Она наполнила ванну водой, такой горячей, какую только могла вытерпеть, и даже чуточку горячее, так велико было ее желание смыть с себя всю грязь, облекшую ее тело, словно чехол. Наклонившись, она едва не потеряла равновесие и чуть было не свалилась в ванну вниз головой.
«Осторожнее, Элайзабел, — сказала она себе. — Ты еще очень слаба».
Но откуда взялась эта слабость? Было ли нынешнее лихорадочное состояние как-то связано с амнезией и временным помешательством? И с кошмарами, которые мучили ее во время недавнего сна?
Она закрыла лицо ладонями и горько расплакалась. Что с ней происходит? Кто она такая? Кто такая Элайзабел Крэй?

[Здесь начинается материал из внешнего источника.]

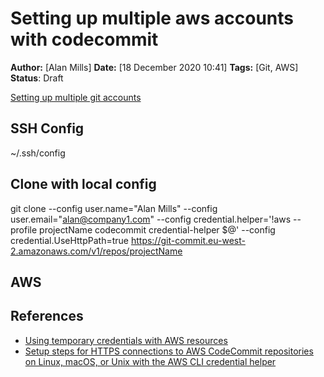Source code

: # Setting up multiple aws accounts with codecommit

**Author:** [Alan Mills]
**Date:** [18 December 2020 10:41]
**Tags:** [Git, AWS]
**Status**: Draft


[Setting up multiple git accounts](./setting-up-multiple-git-accounts.md)
  

## SSH Config

~/.ssh/config

## Clone with local config

git clone --config user.name="Alan Mills" --config user.email="alan@company1.com" --config credential.helper='!aws --profile projectName codecommit credential-helper $@' --config credential.UseHttpPath=true https://git-commit.eu-west-2.amazonaws.com/v1/repos/projectName

## AWS 


## References

* [Using temporary credentials with AWS resources](https://docs.aws.amazon.com/IAM/latest/UserGuide/id_credentials_temp_use-resources.html)
* [Setup steps for HTTPS connections to AWS CodeCommit repositories on Linux, macOS, or Unix with the AWS CLI credential helper](https://docs.aws.amazon.com/codecommit/latest/userguide/setting-up-https-unixes.html)

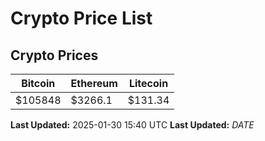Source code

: # Crypto Price List

## Crypto Prices
| Bitcoin | Ethereum | Litecoin |
| ------- | -------- | -------- |
| $105848 | $3266.1 | $131.34 |
**Last Updated:** 2025-01-30 15:40 UTC
**Last Updated:** $DATE$
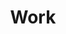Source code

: ---
layout: post-index
permalink: /work/index.html
title: Work
categories: [work, code, portfolio]
tagline: things I've made or done
tags: [work, code, portfolio, programming, mathematics]
image:
  feature: texture-feature-03.jpg
---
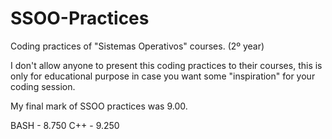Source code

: # SSOO-Practices
Coding practices of "Sistemas Operativos" courses. (2º year)

I don't allow anyone to present this coding practices to their courses, this is only for educational purpose in case you want some "inspiration" for your coding session.

My final mark of SSOO practices was 9.00.

BASH - 8.750
C++ - 9.250
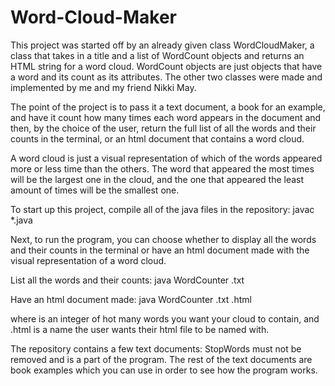 # Word-Cloud-Maker

This project was started off by an already given class WordCloudMaker, a class that takes in a title
and a list of WordCount objects and returns an HTML string for a word cloud. WordCount objects are just objects
that have a word and its count as its attributes. The other two classes were made and implemented by me and my 
friend Nikki May.

The point of the project is to pass it a text document, a book for an example, and have it count how many times
each word appears in the document and then, by the choice of the user, return the full list of all the words and 
their counts in the terminal, or an html document that contains a word cloud.

A word cloud is just a visual representation of which of the words appeared more or less time than the others. 
The word that appeared the most times will be the largest one in the cloud, and the one that appeared the least
amount of times will be the smallest one.

To start up this project, compile all of the java files in the repository:
javac *.java

Next, to run the program, you can choose whether to display all the words and their counts in the terminal or have 
an html document made with the visual representation of a word cloud.

List all the words and their counts:
java WordCounter <text document name>.txt
  
Have an html document made:
java WordCounter <text document name>.txt <number of words to be displayed> <html document name>.html

where <number of words to be displayed> is an integer of hot many words you want your cloud to contain,
and <html document name>.html is a name the user wants their html file to be named with.

  
The repository contains a few text documents: StopWords must not be removed and is a part of the program. The rest
of the text documents are book examples which you can use in order to see how the program works.
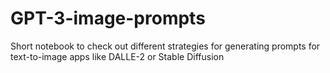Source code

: # GPT-3-image-prompts
Short notebook to check out different strategies for generating prompts for text-to-image apps like DALLE-2 or Stable Diffusion
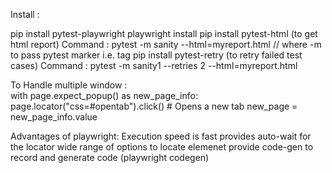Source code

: Install :

pip install pytest-playwright
playwright install
pip install pytest-html  (to get html report)
   Command : pytest -m sanity --html=myreport.html // where -m to pass pytest marker i.e. tag
pip install pytest-retry  (to retry failed test cases)
   Command : pytest -m sanity1 --retries 2  --html=myreport.html


To Handle multiple window :     
   with page.expect_popup() as new_page_info:
        page.locator("css=#opentab").click()  # Opens a new tab
    new_page = new_page_info.value

Advantages of playwright:
Execution speed is fast
provides auto-wait for the locator
wide range of options to locate elemenet
provide code-gen to record and generate code (playwright codegen)
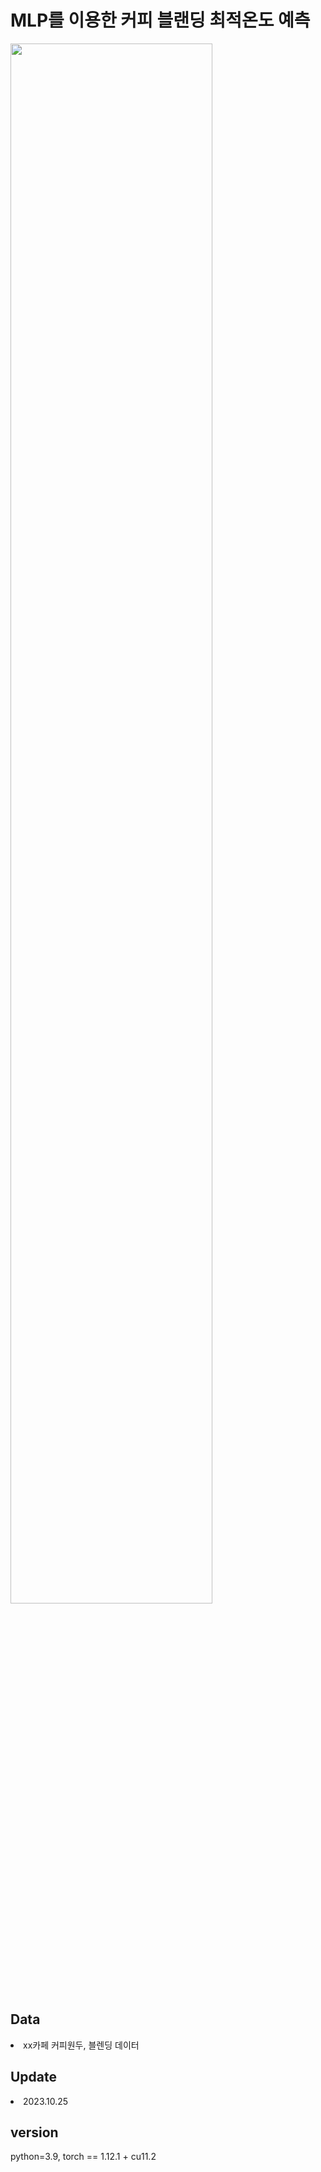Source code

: <h1>MLP를 이용한 커피 블랜딩 최적온도 예측</h1>
<img src = https://github.com/now1256/Seminar/assets/94968792/99b10293-cd6a-446b-b0bf-1dc26888e385 width=80% height=auto>
<h2>Data</h2>
<li> xx카페 커피원두, 블렌딩 데이터 </li>
<h2>Update</h2>
<li> 2023.10.25 </li>
<h2>version</h2>
python=3.9, torch == 1.12.1 + cu11.2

Из ванны ей не было видно единственное маленькое окно, расположенное справа, под самым потолком. Да и зачем бы ей было в него глядеть? Там, за стеклом, под самой крышей дома Таниэля царила ночная тьма, само же стекло совсем помутнело от пара. Поэтому, к счастью для себя, Элайзабел не заметила, как посередине окна медленно прорисовался четкий отпечаток чьей-то ладони, явно прижатой к нему снаружи и тем не менее каким-то непостижимым образом уничтожившей малейшие следы пара на внутренней поверхности стекла в месте своего касания. И хотя ни один человеческий глаз не различил бы ничего странного с наружной стороны окна, изнутри можно было увидеть новый отпечаток, возникший на стекле столь же медленно, как и первый, — то были очертания подбородка и надбровной дуги, какие могли бы появиться, если бы их обладатель плотно прижал лицо к стеклу, чтобы разглядеть девушку, лежавшую в ванне.
Когда Элайзабел спустилась вниз, в гостиную, сияющая чистотой после тщательного мытья, с аккуратно расчесанными волосами, одетая в чистое и выглаженное платье, Таниэль при виде нее едва не лишился дара речи — так не походила она на девицу, которую он силой привел к себе домой позапрошлой ночью. Та была грязной полупомешанной бродяжкой. У девушки, представшей перед ним сейчас, были кукольное личико, чистая нежная кожа и большие изумрудно-зеленые глаза, по-детски бесхитростные и ясные. Платье его матери было ей очень к лицу, палево-голубая ткань прекрасно оттеняла густые волосы цвета спелой пшеницы, спускавшиеся на плечи крупными локонами.
Опомнившись от изумления, он вскочил на ноги и отвесил гостье глубокий поклон.
— Миледи, я и предположить не мог, что под слоем грязи скрывается настоящая принцесса.